> **What to work on**: From the entries below, return only the lines starting at the one that contains "בית הספר לעבודה" and ending at the one that contains "פוסטים קשורים", exactly as they stand.

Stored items
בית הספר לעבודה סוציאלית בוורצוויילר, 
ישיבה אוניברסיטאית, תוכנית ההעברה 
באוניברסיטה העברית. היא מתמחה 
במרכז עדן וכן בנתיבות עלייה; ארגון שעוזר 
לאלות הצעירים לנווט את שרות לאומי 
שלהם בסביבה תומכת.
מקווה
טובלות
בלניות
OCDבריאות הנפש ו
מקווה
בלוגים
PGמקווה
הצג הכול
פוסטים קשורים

...

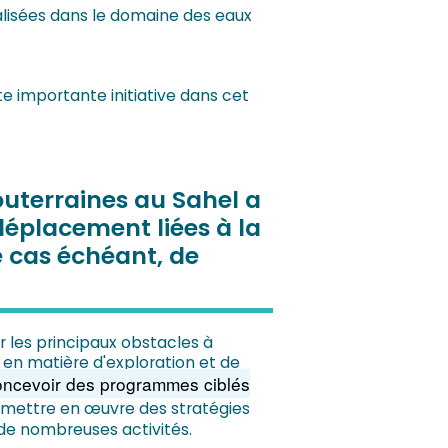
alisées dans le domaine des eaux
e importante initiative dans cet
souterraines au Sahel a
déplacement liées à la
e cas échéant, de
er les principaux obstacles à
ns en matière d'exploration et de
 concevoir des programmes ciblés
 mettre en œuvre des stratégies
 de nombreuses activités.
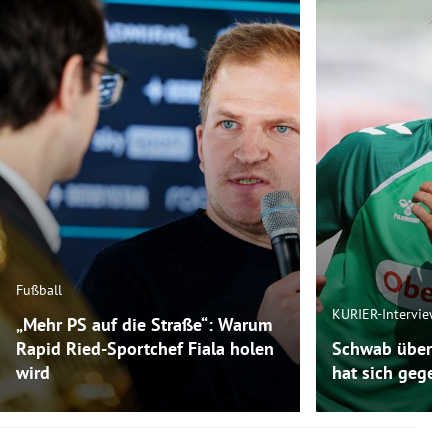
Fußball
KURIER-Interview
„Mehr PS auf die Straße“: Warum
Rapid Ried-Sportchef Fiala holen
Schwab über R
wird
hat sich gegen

> **Finished exercise**:
בית הספר לעבודה סוציאלית בוורצוויילר, 
ישיבה אוניברסיטאית, תוכנית ההעברה 
באוניברסיטה העברית. היא מתמחה 
במרכז עדן וכן בנתיבות עלייה; ארגון שעוזר 
לאלות הצעירים לנווט את שרות לאומי 
שלהם בסביבה תומכת.
מקווה
טובלות
בלניות
OCDבריאות הנפש ו
מקווה
בלוגים
PGמקווה
הצג הכול
פוסטים קשורים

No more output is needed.